Collected data:
►

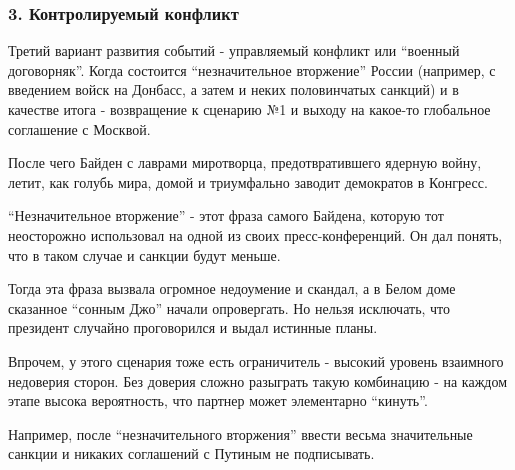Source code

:  
 
 
 
 

\subsubsection{3. Контролируемый конфликт}

Третий вариант развития событий - управляемый конфликт или \enquote{военный
договорняк}. Когда состоится \enquote{незначительное вторжение} России (например, с
введением войск на Донбасс, а затем и неких половинчатых санкций) и в качестве
итога - возвращение к сценарию №1 и выходу на какое-то глобальное соглашение с
Москвой.

После чего Байден с лаврами миротворца, предотвратившего ядерную войну, летит,
как голубь мира, домой и триумфально заводит демократов в Конгресс.

\enquote{Незначительное вторжение} - этот фраза самого Байдена, которую тот
неосторожно использовал на одной из своих пресс-конференций. Он дал понять, что
в таком случае и санкции будут меньше. 

Тогда эта фраза вызвала огромное недоумение и скандал, а в Белом доме сказанное
\enquote{сонным Джо} начали опровергать. Но нельзя исключать, что президент
случайно проговорился и выдал истинные планы. 

Впрочем, у этого сценария тоже есть ограничитель - высокий уровень взаимного
недоверия сторон. Без доверия сложно разыграть такую комбинацию - на каждом
этапе высока вероятность, что партнер может элементарно \enquote{кинуть}. 

Например, после \enquote{незначительного вторжения} ввести весьма значительные
санкции и никаких соглашений с Путиным не подписывать.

◄

Only the lines from the one containing "исключать, что президент" through the final line of the data belong in the answer, repeated exactly.

\enquote{сонным Джо} начали опровергать. Но нельзя исключать, что президент
случайно проговорился и выдал истинные планы. 

Впрочем, у этого сценария тоже есть ограничитель - высокий уровень взаимного
недоверия сторон. Без доверия сложно разыграть такую комбинацию - на каждом
этапе высока вероятность, что партнер может элементарно \enquote{кинуть}. 

Например, после \enquote{незначительного вторжения} ввести весьма значительные
санкции и никаких соглашений с Путиным не подписывать.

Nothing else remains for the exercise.